– Кто знает, быть может, несмотря на скупость твоего хваленого солнца, лет через 100 человеческий ум найдет средство превратить полюс в благодатный юг с роскошной растительностью…
– Не очень желал бы я попасть в такой чахоточный юг.
– А я бы с наслаждением, и всякую бы минуту говорила себе: всё это сделано не случайной игрой природы, а усилием великого человеческого ума.
– Который, надо договорить, человек получил от Бога… Но знаешь что: ты в своем утверждении о бессилии религии очень отстала от жизни. У нас в России, вечно, в смысле идеи, живущей на задворках, сидящей где-то в лакейской, принято третировать религию. Если просмотришь ходовую русскую литературу, то удивишься, как усиленно избегались до самого последнего времени всякие религиозные вопросы. И на меня это производит такое впечатление, как если бы, описывая людей, брали исключительно лиц одноруких: религиозный инстинкт настолько свойствен человеку, что совершенно не касаться, описывая жизнь людей, этого инстинкта, прямо нелепо. На Западе это не так. Ты вот изумляешься, как я, при моей любви к жизни и к ее радостям, интересуюсь христианством. А вот, например, в Америке молодежь состоятельных классов на своих загородных увеселительных экскурсиях распевает на скалах какого-нибудь пустынного залива псалмы. И это вовсе не отвлеченные люди, готовящиеся стать пасторами. Это жизнерадостные, практичные, созданные для житейских побед истые дети предприимчивых янки. И в Америке, и по всей Европе действуют многочисленные «союзы христианской молодежи», которые имеют громадные капиталы, дома, оказывают нравственную поддержку неисчислимому множеству молодых людей, окруженных опасностями крупных центров, и все они объединены в мировой союз… И я не думаю, чтобы какая-нибудь образованная американка решилась, как ты, утверждать, что христианство отжило… Я скажу иначе: отжила и не имеет будущности та группа людей, которая думает обойтись без христианства.
– Посмотрим…
– Мы уже это видим!
По лицу молодого человека скользнула тень того недовольства, которое испытывает всякий собеседник, когда он видит, что весь пыл его убеждений не трогает чужую душу.
– Это мы, русские, – заговорил он, – так равнодушны к вере.

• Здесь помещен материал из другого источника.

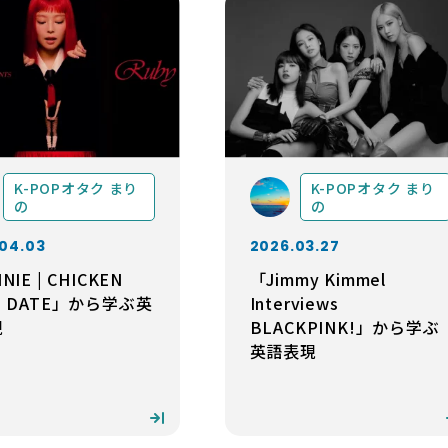
K-POPオタク まり
K-POPオタク まり
の
の
04.03
2026.03.27
NIE | CHICKEN
「Jimmy Kimmel
P DATE」から学ぶ英
Interviews
現
BLACKPINK!」から学ぶ
英語表現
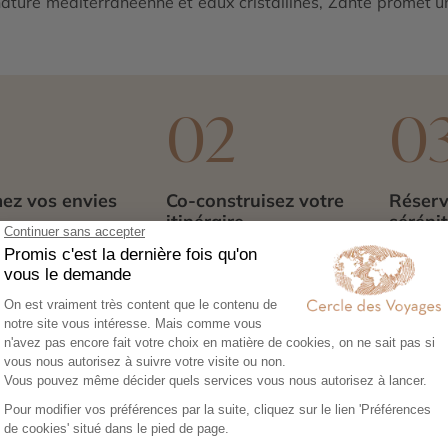
 nature méditerranéenne et eaux cristallines, Zante promet
1
02
0
ez vos envies
Co-construisez votre
Réserv
itinéraire
séréni
sez notre
Échangez avec un
Héberg
re en ligne et
conseiller-expert pour
transpor
libre cours à vos
créer un voyage à votre
expérie
e voyage :
image, adapté à vos
nous no
tions, budget,
envies et à votre rythme.
tout. Il
 idéale…
qu’à par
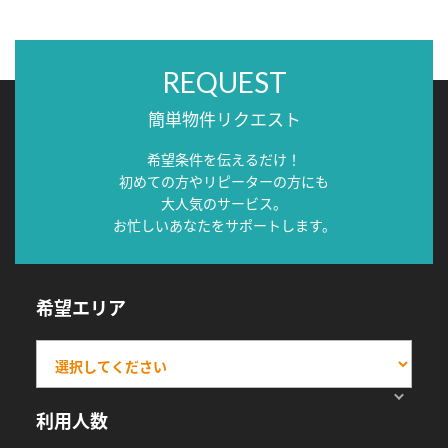
REQUEST
簡単物件リクエスト
希望条件を伝えるだけ！
初めての方やリピーターの方にも
大人気のサービス。
お忙しいあなたをサポートします。
希望エリア
利用人数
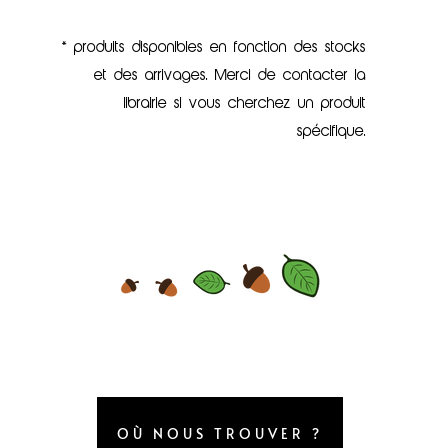
* produits disponibles en fonction des stocks
et des arrivages. Merci de contacter la
librairie si vous cherchez un produit
spécifique.
OÙ NOUS TROUVER ?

Мы, на Руси святой. У нас человек образованный стыдится веры. Область веры у нас не находит места даже в литературе! Как будто можно написать полную картину жизни, ни слова не говоря о религии. Без любовных сцен у нас не встретишь ни одного романа. А вот о том, каковы религиозные убеждения героев, авторы не считают нужным и обмолвиться. Почему же иначе смотрят на дело писатели «безбожного» Запада? В одной французской литературе я постоянно натыкаюсь на глубоко затрагиваемые религиозные вопросы. У Буржэ: Le disciple и Un divorce – и этот милый тип старого француза, погрузившегося в Риме в христианские воспоминания в Cosmopolis. Какие проникновенные строки новоявленный обаятельный талант, скрывавшийся под псевдонимом Pierre de Coulevain, посвящает в этом дивном, над которым ахают в восторге все читающие, Sur la branche, будущей жизни и вообще мистическим основам жизни? А La maison du pêche известной модной писательницы, где дана такая поразительная, с первой до последней страницы, картина религиозной жизни молодого ревностного католика, который из-за аскетических своих убеждений разбивает счастье своей жизни и гибнет для земли! Автор не сочувствует, видимо, своему герою. Но с каким громадным знанием описана интимная внутренняя жизнь, и вот уж где эту сторону жизни он не обходит молчанием. А потрясающий роман Le plus Fort (Claude Ferval), где Христос побеждает в душе роковую страсть нескольких лет молодого богатого человека, одаренного всем, что нужно для счастья, и находящего, однако, счастье только у ног Христа, в иноческом отречении… Там, в Европе, стараются понять, проникнуть в душу верующих… А мы только глумимся над ней с высоты нашего невежества и нашей косности.